The green inside Sebastian’s eyes was always one of Blaine’s secret favorite shades of the color. Too far past any sort of amicable friendzone they were in to bring it up—ever—Blaine stared at the strange mix of light forest and emerald greens blended together. The olive tone of his skin bled out of his knuckles as he squeezed the poor mug harder. “Yeah–I mean–I guess I did,” he wasn’t sure how low his voice could ever get before he heard it reverberate inside his ears. Was that a whisper? Or a breath of a sentence that you just say and hope the other one doesn’t hear? Either way–he watched how Sebastian’s attention kept moving over his face. A subtle switch of attention watchful eyes caught. Because that’s how Blaine worked. He could be clueless and miss a lot of things that were aimed at him. But when it really mattered? When he was the one that was hinging on something he did? Or noticed? Or needed to know? Then, he rarely missed a thing about the person subjected to his watchful scrutiny. Years of being around people (including himself) who were quick to cover up what was really going because they were too afraid to voice it and his needing to make the root cause better honed the skill of empathy seeded in him ages ago into the exact look that Sebastian was under.
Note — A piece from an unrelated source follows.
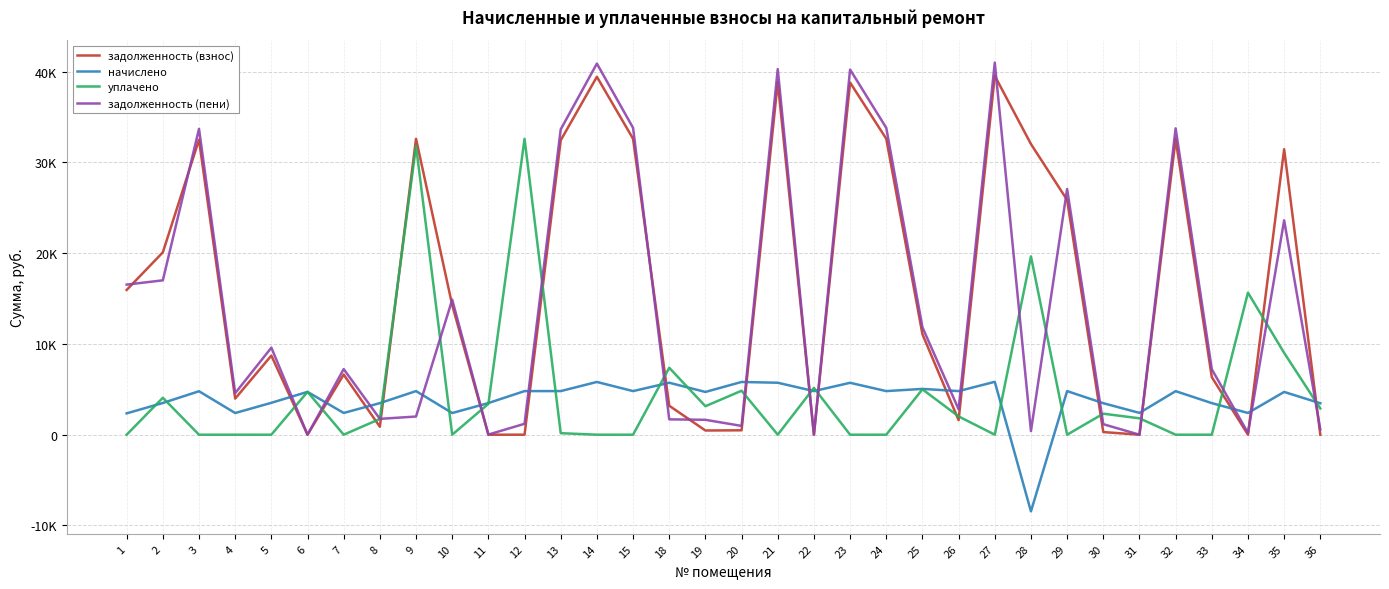

What is the spread (max minus min) of values at 25?

6835.2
Sebastian didn’t remember. The muscles in his throat struggled visibly to swallow the previous night never once stopped being a blur to his friend. Not even for that. “Oh–oh.” Thick, black eyelashes fluttered and Blaine stuttered a breath or two. Or four. “No. No. You didn’t do anything. I mean–you were really drunk and it was amusingly messy getting you home but no.” Blaine and lying blended about as gracefully as oil and water but you couldn’t blame him for trying. A knee jerk reaction to the idea that maybe it was better this way. Maybe if Sebastian forgot? Then he was meant to forget. What would it to to them if he found out? Probably just make things distant between them again. Or break them away from each other for good. Unable to really look Sebastian in the eye until he glued together his blabbering brain–Blaine jerkily moved to fill an already full coffee cup with a refill he didn’t need. “Sorry. I don’t know where I was going witht hat. I forgot.”